À Tokyo, le nombre d'infections a doublé ces cinq derniers jours, dépassant les 1 000. Les experts craignent que Tokyo n'entre dans une phase de croissance exponentielle, obligeant le gouvernement à imposer des restrictions plus strictes pour empêcher les gens de sortir plutôt que pour les encourager à se conformer volontairement.
Le Japon a annoncé qu'il porterait sa capacité de dépistage à 20 000 personnes par jour. Le pays dispose actuellement de la capacité de dépistage de 7 500 personnes par jour, mais en réalité, il en effectue moins de la moitié.
Certains experts ont également exprimé leur inquiétude quant au fait que le gouvernement japonais ait concentré ses avertissements sur les endroits où le virus pourrait se propager, alors que de nombreux cas récents ne peuvent pas être retracés, ce qui signifie que les autorités ne savent pas d'où vient la personne infectée.

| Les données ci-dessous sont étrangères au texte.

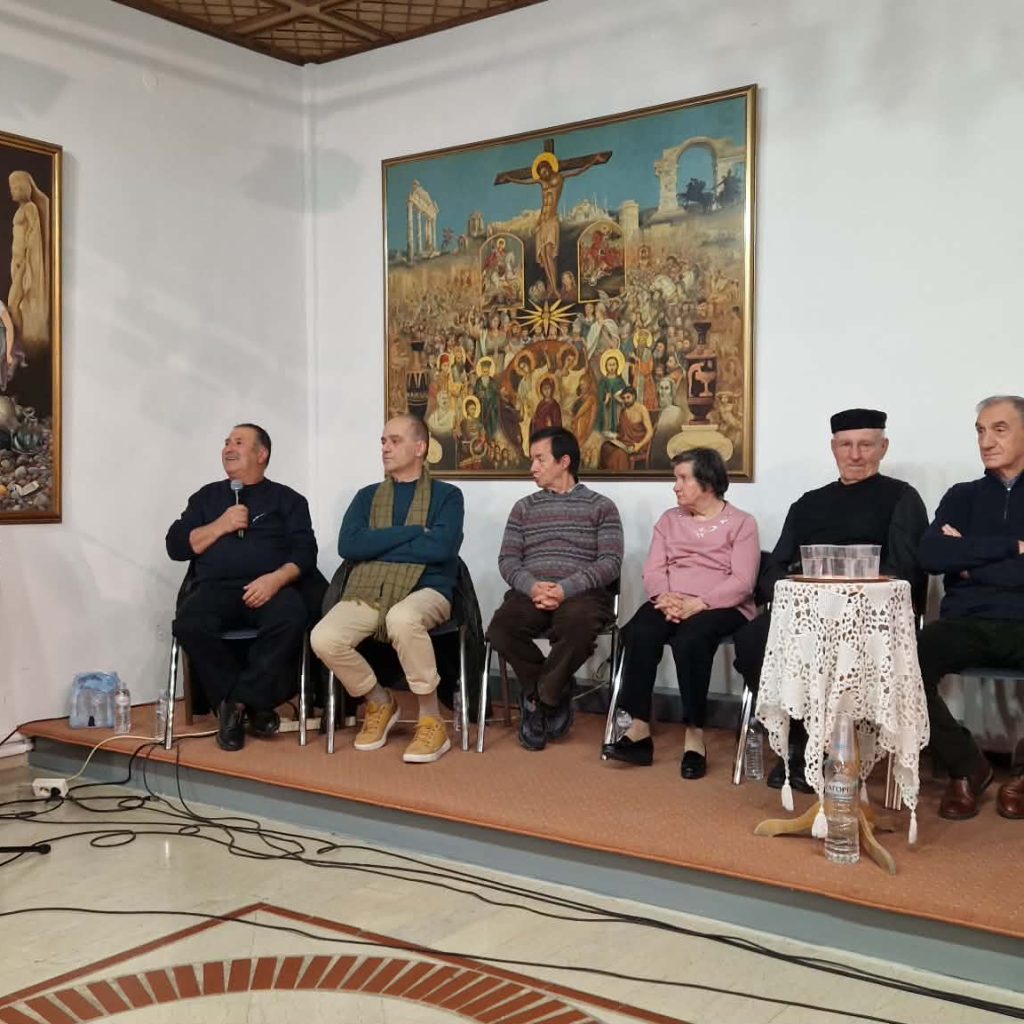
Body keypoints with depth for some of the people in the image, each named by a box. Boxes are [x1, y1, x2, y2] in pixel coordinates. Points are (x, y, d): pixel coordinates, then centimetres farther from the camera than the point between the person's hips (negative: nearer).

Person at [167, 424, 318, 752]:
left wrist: (276, 579, -16)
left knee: (291, 618, -36)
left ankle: (238, 702, -21)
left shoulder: (286, 499, 15)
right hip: (216, 588, 2)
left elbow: (304, 553, 3)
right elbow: (176, 546, 14)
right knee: (189, 623, -32)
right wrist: (220, 526, 0)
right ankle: (252, 703, -18)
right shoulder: (207, 496, 24)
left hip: (270, 587, -2)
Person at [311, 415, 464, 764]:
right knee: (323, 639, -25)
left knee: (402, 619, -40)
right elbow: (348, 546, 0)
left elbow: (441, 548, -11)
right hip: (366, 592, 4)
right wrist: (413, 531, -5)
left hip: (425, 591, -3)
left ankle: (431, 721, -20)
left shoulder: (446, 495, 9)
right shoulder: (367, 496, 19)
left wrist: (377, 546, -2)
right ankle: (379, 701, 5)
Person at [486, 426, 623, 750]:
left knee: (577, 627, -39)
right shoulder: (523, 507, 20)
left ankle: (540, 696, -11)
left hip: (582, 594, -3)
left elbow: (610, 562, -2)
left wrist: (565, 589, -18)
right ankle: (553, 694, -5)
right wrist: (532, 586, -13)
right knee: (501, 629, -30)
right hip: (530, 593, 3)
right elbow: (507, 559, 10)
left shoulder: (601, 506, 10)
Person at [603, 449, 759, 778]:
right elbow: (653, 570, 9)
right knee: (639, 633, -29)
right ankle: (639, 729, -27)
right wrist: (664, 597, -14)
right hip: (671, 604, 4)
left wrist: (698, 603, -22)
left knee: (690, 639, -36)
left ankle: (694, 734, -26)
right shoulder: (669, 519, 19)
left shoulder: (741, 523, 4)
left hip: (721, 607, -4)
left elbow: (742, 581, -8)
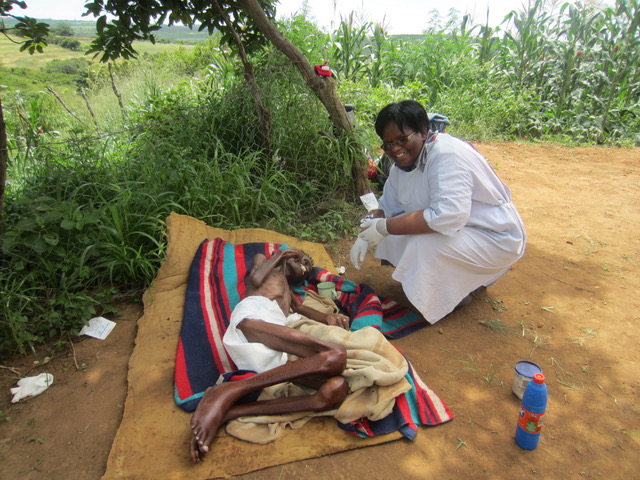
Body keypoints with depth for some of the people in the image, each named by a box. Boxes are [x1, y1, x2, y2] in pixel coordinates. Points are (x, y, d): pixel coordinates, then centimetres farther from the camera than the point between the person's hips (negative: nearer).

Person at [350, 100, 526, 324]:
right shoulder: (403, 163, 1)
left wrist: (385, 227, -33)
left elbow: (448, 216, -38)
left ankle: (459, 292, -2)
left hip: (496, 238, -9)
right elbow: (388, 207, 6)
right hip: (460, 230, 9)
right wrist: (365, 235, -13)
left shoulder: (446, 154, -27)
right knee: (391, 236, -3)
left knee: (423, 245, -32)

Le professeur Nakano a déclaré que si l'épidémie pouvait être contenue en se concentrant sur les foyers sans tests généralisés et en encourageant les gens à pratiquer volontairement la distanciation sociale, l'État disposerait de suffisamment de ressources médicales pour traiter les patients gravement malades.
Le problème est désormais que la théorie a échoué et que le gouvernement japonais doit prendre des mesures pour renforcer sa capacité à gérer l'explosion finale. Le gouvernement n'a pas été strict et, par conséquent, il n'existe pour l'instant aucune donnée fiable permettant d'évaluer l'ampleur et la vitesse de l'infection.